I wanted to prove myself to the chairman of rhythmic gymnastics, Caroline, along with all the other coaches that I was a determined worker and it paid off. At the end of the camp they congratulated everyone and Caroline singled me out and noted how proud she was of me and what a diligent worker I was, but all that praise from my fellow national team members and their coaches’ was soon wrenched away when she announced who would go to Cuba. Never in my life had I ever felt so out of place when they slowly called the lucky candidates. The reason we decided to go to the camp even though my foot was temporarily lame was to make me feel like I was part of the team, but really it did the complete opposite. Originally, only three girls born in the year of 1995 were going to be picked, but they wanted America to be strongly represented in Cuba so they picked all four girls to go. I was the only one born in 1995 that wasn’t chosen. I guess I thought that my hard work would show I could be ready in time for the Pan American Games, but it was a childish thought that brought me nowhere, but lower in my emotional state. I didn’t cry… but I wanted to. My chances of going were so high and I couldn’t believe I just let it slip away. My coach asked me if I was okay; I was able to lie this time and said I was fine and understood the circumstances. Not wanting to cry in front of anyone, I decided to make my congratulations quick. To bring the day to an end, we all went to our dorms. I stayed up through the night and quietly sobbed to myself, careful not to wake my roommates. Feeling remorse for carelessly sharing my foot predicament with my coach, I cried a little more. While thinking about my recent decline in luck, I regretfully pitied myself.
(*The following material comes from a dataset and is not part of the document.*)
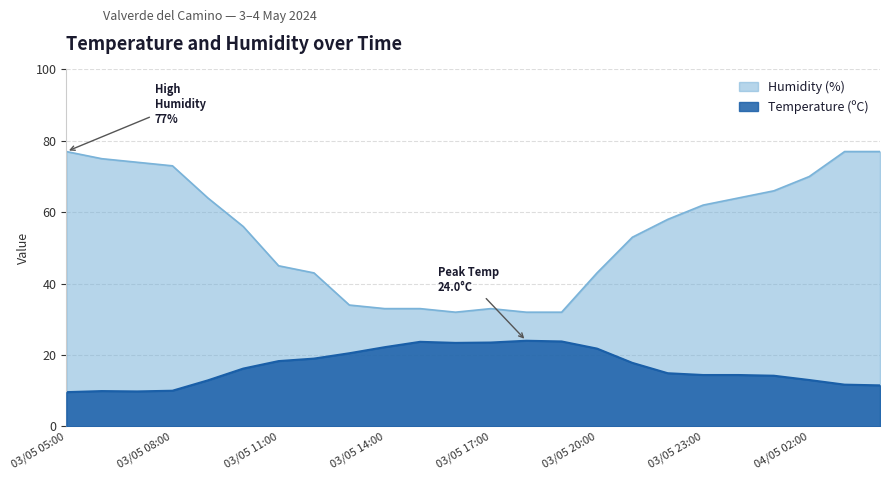

Reading left to right, extract all data points from this chart.

Temperature (ºC): 9.6	9.9	9.8	10.0	12.9	16.2	18.3	19.0	20.5	22.2	23.7	23.4	23.5	24.0	23.8	21.8	17.8	14.9	14.4	14.4	14.2	13.0	11.7	11.5
Humidity (%): 77.0	75.0	74.0	73.0	64.0	56.0	45.0	43.0	34.0	33.0	33.0	32.0	33.0	32.0	32.0	43.0	53.0	58.0	62.0	64.0	66.0	70.0	77.0	77.0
Now I have made a full recovery. My foot is back intact, but I’m still working on my dignity. I now regret crying that night. I regret not giving the most enthusiastic congrats to my fortunate teammates. I regret not telling my coach about my foot right when the problem arouse. I now know that I will come back to the new season as fresh as ever. And even though my foot was a small chink in my plans, I also had an unthinkable opportunity to work on things I would never have had the time for. This is me now and the streak is broken.